Pratt Workers Reject Proposal

Members Say Job Security Should Not Cost So Much

October 3, 2003 Kensington, CT – Pratt & Whitney materials workers voted 219 to 203 –with 1 void -- today to reject management’s proposal to swap pay cuts for stronger Job Security. 423 workers from the Cheshire, East Hartford and Middletown plants cast ballots today in a vote which affects 468 materials workers.
    From the start, IAM leaders have said that this tough decision need
ed to be made by the workers themselves, and today’s vote shows that the majority of workers reject management’s insistence on wage cuts as the price for strengthened Job Security.
    Pratt management made this situation a "lose/lose" one for workers, who are Pratt’s lowest paid employees without a further reduction.

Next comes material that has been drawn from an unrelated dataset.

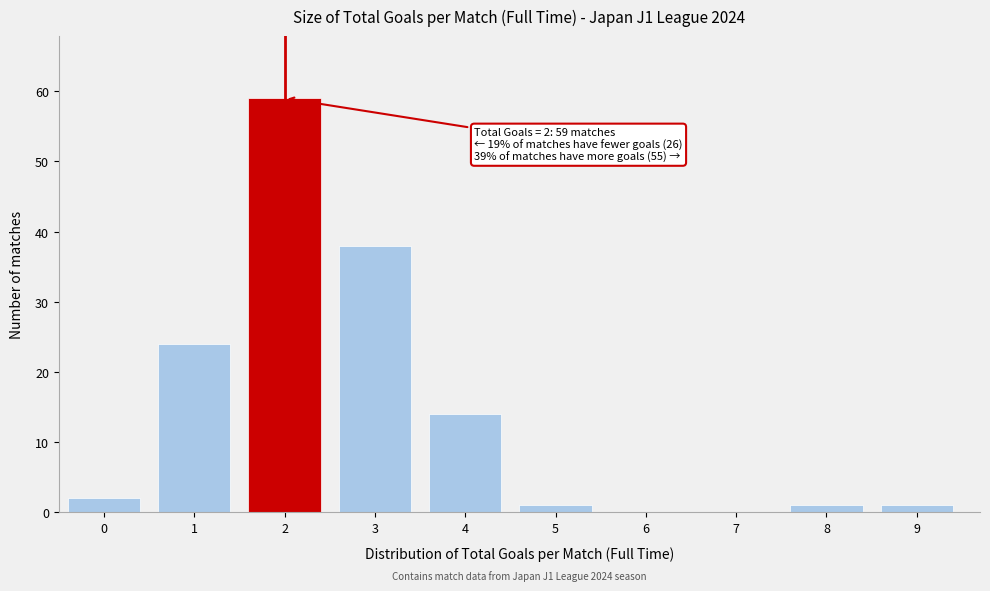

Reading left to right, transcribe all the data shown in this chart.

0=2	1=24	2=59	3=38	4=14	5=1	6=0	7=0	8=1	9=1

Pratt insisted on a steep pay cut, included workers in Cheshire who already have contract protection against layoff, and were even unwilling to say that managers in the materials organization were also taking reductions.
    All that plus the fact that the company remains highly profitable, and UTC executives routinely get exorbitant bonuses, caused many workers to object on principle to making drastic financial sacrifices, even at the cost of layoff.
    The IAM will request a meeting as soon as possible with Pratt management to discuss how to preserve materials jobs without reducing workers’ pay. The Machinists Union continues to believe that retaining these workers in the critical parts shipping operation is in the company’s interest as well as the workers’.
    Pratt’s continual stretching of their enterprise to locations thousands of miles apart, and increasingly out of their direct control, is a risky business model. The spare parts shipping operation is the final place where Pratt handles the parts before they go to the customer. Given that spare parts is the most lucrative segment of Pratt’s business, it would make sense to maintain that operation inhouse, and reward the workers involved instead of demoralizing them.
    Assistant Directing Business Representative Jim Parent said: "We had to bring this proposal back to the members, because management said it was their final offer. But we knew it was an ugly proposition, and this vote proves that. Now management has a chance to work with us instead of working against their own employees. Hopefully, they will take up that challenge."